だがそれは、いつもの光景であり、その変わらない光景が大切だと思えた。

「わあ。懐かしい写真!これいつの写真?」

「25年前だ」

「25年前?どうりで司も私も若いはずよね?」

草餅を食べる妻はそう言って笑った。












家にいる時間が増えたら出来る範囲のことをして過ごす。
だから過去に撮った写真を見返してみるのもいいかもしれない。
もしかすると、その時は感じなかった何かを見付けることが出来るかもしれない。
それに今は昔と違い、写真は小さな機械の中に保存されているが、それを整理してアルバムに貼り、形として残すことで大切な人とも思い出を共有することが出来る。
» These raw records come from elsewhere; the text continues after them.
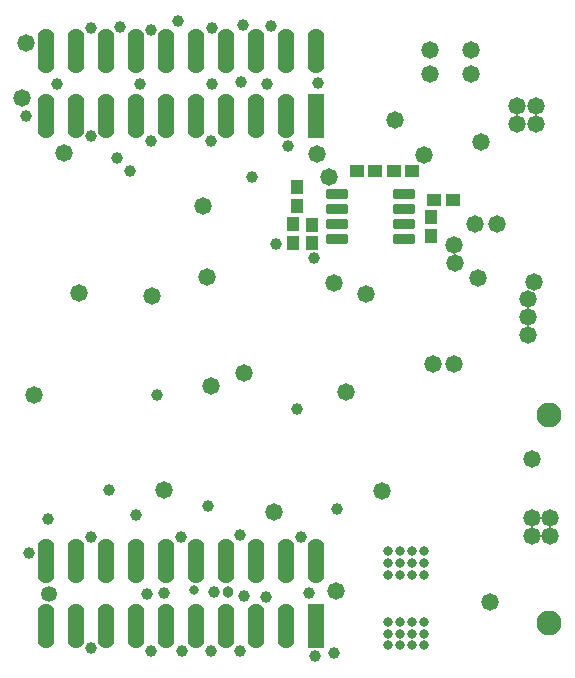
<source format=gbs>
%FSTAX23Y23*%
%MOIN*%
%SFA1B1*%

%IPPOS*%
%AMD73*
4,1,8,0.036500,-0.010900,0.036500,0.010900,0.030600,0.016800,-0.030600,0.016800,-0.036500,0.010900,-0.036500,-0.010900,-0.030600,-0.016800,0.030600,-0.016800,0.036500,-0.010900,0.0*
1,1,0.011843,0.030600,-0.010900*
1,1,0.011843,0.030600,0.010900*
1,1,0.011843,-0.030600,0.010900*
1,1,0.011843,-0.030600,-0.010900*
%
%ADD49R,0.039496X0.045992*%
%ADD51C,0.082803*%
%ADD52C,0.031496*%
%ADD53C,0.039496*%
%ADD54C,0.058000*%
%ADD55C,0.033000*%
%ADD56C,0.038000*%
%ADD57C,0.053000*%
G04~CAMADD=73~8~0.0~0.0~335.9~729.6~59.2~0.0~15~0.0~0.0~0.0~0.0~0~0.0~0.0~0.0~0.0~0~0.0~0.0~0.0~270.0~730.0~336.0*
%ADD73D73*%
%ADD74O,0.055244X0.149732*%
%ADD75R,0.055244X0.149732*%
%ADD76R,0.045992X0.039496*%
%LNmain-1*%
%LPD*%
G54D49*
X01824Y02439D03*
Y02376D03*
X02284Y02463D03*
Y02401D03*
X01835Y02562D03*
Y025D03*
X01887Y02438D03*
Y02376D03*
G54D51*
X02677Y0111D03*
Y01803D03*
G54D52*
X0226Y01271D03*
Y0131D03*
Y0135D03*
Y01114D03*
Y01074D03*
Y01035D03*
X0218Y01114D03*
X02221D03*
X0218Y01074D03*
X02221D03*
X0214Y01114D03*
Y01074D03*
Y01035D03*
X02221D03*
X0218D03*
Y01271D03*
X02221D03*
X0214D03*
Y0131D03*
Y0135D03*
X02221Y0131D03*
X0218D03*
X02221Y0135D03*
X0218D03*
G54D53*
X01149Y02733D03*
X01552Y03093D03*
X01349Y03088D03*
X01314Y02905D03*
X01851Y01397D03*
X00944Y01344D03*
X0155Y02717D03*
X01905Y0291D03*
X0144Y03115D03*
X01767Y02372D03*
X00934Y02799D03*
X01393Y01211D03*
X01658Y01201D03*
X01559Y01213D03*
X01645Y01016D03*
X01549Y01017D03*
X01453Y01016D03*
X01733Y01198D03*
X01646Y01402D03*
X01149Y01026D03*
X01648Y02914D03*
X013Y0147D03*
X0197Y0149D03*
X01835Y01824D03*
X01687Y02597D03*
X01892Y02326D03*
X01875Y0121D03*
X01351Y01016D03*
X0128Y02618D03*
X01236Y0266D03*
X01371Y0187D03*
X01538Y015D03*
X01005Y01455D03*
X0196Y0101D03*
X01895Y01D03*
X01035Y02905D03*
X01349Y02717D03*
X01554Y02908D03*
X01335Y01205D03*
X0145Y01397D03*
X01247Y03096D03*
X01749Y031D03*
X01655Y03104D03*
X01735Y02905D03*
X01805Y027D03*
X01148Y03094D03*
X01148Y01395D03*
X0121Y01552D03*
G54D54*
X01659Y01942D03*
X01942Y02597D03*
X02417Y03019D03*
X0228Y0302D03*
X02417Y0294D03*
X02279D03*
X0176Y0148D03*
X0212Y0155D03*
X0268Y014D03*
X0262D03*
X0268Y0146D03*
X0262D03*
X0155Y019D03*
X02Y0188D03*
X02361Y02371D03*
X0244Y0226D03*
X02065Y02207D03*
X00921Y02859D03*
X00933Y03043D03*
X02164Y02788D03*
X02448Y02714D03*
X02261Y02671D03*
X01958Y02244D03*
X02503Y02441D03*
X02362Y02311D03*
X02431Y02441D03*
X01535Y02263D03*
X0106Y02675D03*
X01966Y01218D03*
X01902Y02674D03*
X01524Y025D03*
X0248Y01181D03*
X02621Y01655D03*
X01109Y0221D03*
X01353Y02199D03*
X00961Y01869D03*
X01392Y01554D03*
X02633Y02774D03*
X0257D03*
Y02833D03*
X02633D03*
X02291Y01972D03*
X02606Y02071D03*
Y0213D03*
X02625Y02248D03*
X02606Y02189D03*
X02358Y01972D03*
G54D55*
X01492Y0122D03*
G54D56*
X01606Y01214D03*
G54D57*
X01011Y01208D03*
G54D73*
X02193Y02541D03*
Y02491D03*
Y02441D03*
Y02391D03*
X0197Y02541D03*
Y02491D03*
Y02441D03*
Y02391D03*
G54D74*
X01Y03018D03*
X011D03*
X012D03*
X013D03*
X014D03*
X015D03*
X016D03*
X017D03*
X018D03*
X019D03*
X01Y028D03*
X011D03*
X012D03*
X013D03*
X014D03*
X015D03*
X016D03*
X017D03*
X018D03*
Y011D03*
X017D03*
X016D03*
X015D03*
X014D03*
X013D03*
X012D03*
X011D03*
X01D03*
X019Y01318D03*
X018D03*
X017D03*
X016D03*
X015D03*
X014D03*
X013D03*
X012D03*
X011D03*
X01D03*
G54D75*
X019Y028D03*
Y011D03*
G54D76*
X02356Y02521D03*
X02293D03*
X02035Y02617D03*
X02097D03*
X0222Y02615D03*
X02158D03*
M02*
</source>
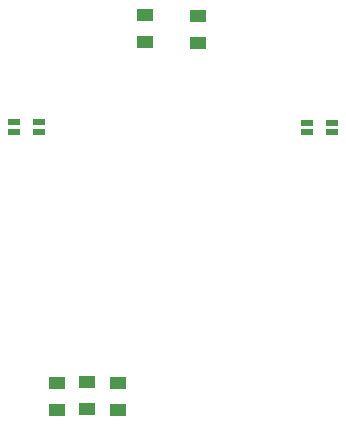
<source format=gtp>
G04 Layer_Color=8421504*
%FSLAX24Y24*%
%MOIN*%
G70*
G01*
G75*
%ADD10R,0.0550X0.0394*%
%ADD11R,0.0394X0.0197*%
D10*
X10790Y15600D02*
D03*
Y16500D02*
D03*
X9040Y15610D02*
D03*
Y16510D02*
D03*
X8120Y3360D02*
D03*
Y4260D02*
D03*
X7090Y3390D02*
D03*
Y4290D02*
D03*
X6090Y3360D02*
D03*
Y4260D02*
D03*
D11*
X4663Y12630D02*
D03*
X5490D02*
D03*
X4663Y12945D02*
D03*
X5490D02*
D03*
X15250Y12938D02*
D03*
X14423D02*
D03*
X15250Y12623D02*
D03*
X14423D02*
D03*
M02*

</source>
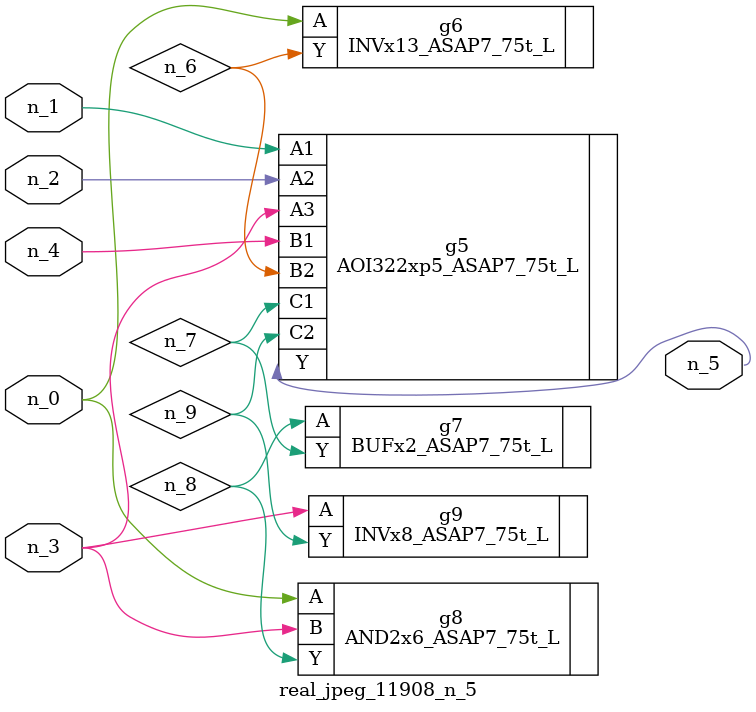
<source format=v>
module real_jpeg_11908_n_5 (n_4, n_0, n_1, n_2, n_3, n_5);

input n_4;
input n_0;
input n_1;
input n_2;
input n_3;

output n_5;

wire n_8;
wire n_6;
wire n_7;
wire n_9;

INVx13_ASAP7_75t_L g6 ( 
.A(n_0),
.Y(n_6)
);

AND2x6_ASAP7_75t_L g8 ( 
.A(n_0),
.B(n_3),
.Y(n_8)
);

AOI322xp5_ASAP7_75t_L g5 ( 
.A1(n_1),
.A2(n_2),
.A3(n_3),
.B1(n_4),
.B2(n_6),
.C1(n_7),
.C2(n_9),
.Y(n_5)
);

INVx8_ASAP7_75t_L g9 ( 
.A(n_3),
.Y(n_9)
);

BUFx2_ASAP7_75t_L g7 ( 
.A(n_8),
.Y(n_7)
);


endmodule
</source>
それに人は年を重ねると自分の過去を素直に受け入れることが出来るようになる。
だから写真を通して過去の自分を知ることも面白いはずだ。
そう思う男は遠い昔。まだ自分が幼かった頃の写真を見て生意気な子供だと思った。
それは姉と一緒に写った一枚。
姉の隣に立つ子供はタキシード姿で中指を立て、舌を出し、鋭い視線でこちらを見据えている。
やがてその子供は手のつけられない少年になった。
人の心なんぞ金で買える。そう思う少年の周りには媚びへつらう者ばかりがいて、誰もが少年の機嫌を窺っていた。すれ違った相手が気に入らなければ殴った。殴って倒れた相手の腹を生意気だと蹴りつけ瀕死の重傷を負わせた。

そしてあの頃少年はいつも思っていた。
いつ死んでもいい。人生なんぞクソくらえだ、と。
だがそんな少年も一人の女性と知り合い恋をして変わった。
その人の存在が愛おしかった。だがその人は少年の方を振り向いてはくれなかった。けれど少年は懸命に思いを伝え自分を変えた。やがて時を経てその女性と結婚して家庭を持った。子供が生まれ幸せを感じた。

だから中指を立てている子供に言った。
お前は暫くバカをやった後で運命の女性に出会う。それまでは生きてろよ。命を粗末にするな。それから刺されても死ぬな。絶対にその女性のことを忘れるな。忘れたとしたら何がなんでも思い出せ。思い出せなかったらお前の人生に賑やかな笑いはないぞ。
そんなことを思った男は別のアルバムに手を伸ばし開いた。すると男の頬は自然に緩んでいた。それは生意気な態度の自分と同じ年頃の子供が満面の笑顔でこちらを見ていたからだ。
その子はあの頃の自分のように人を見下した態度を取らなかった。
自由闊達な育て方をされた子供はその言葉通り心が広い。大らかだ。それは正に妻の性格を受け継いでいた。


写真には物語がある。
それは撮影した人間にしか分からないことだが、こうして時間が持てた今。自分だけが知っている物語のページを読み返してみるのも悪くない。
そうだ。あの頃の生意気だった自分に会うのも悪くない。
だがクソ生意気なクルクル頭の子供は司に会って何と言うだろうか。
多分こう言うはずだ。
『おっさん。俺と同じ髪型してんじゃねえよ!生意気なんだよ!』
司は笑みを浮かべ、妻が作った草餅に手を伸ばしていた。





< 完 > *思いは家庭に始まる*
ステイホームをしている皆様。そうした中で少しでもこちらのお話を楽しんでいただければ幸いです。アカシアもステイホームを心掛けています。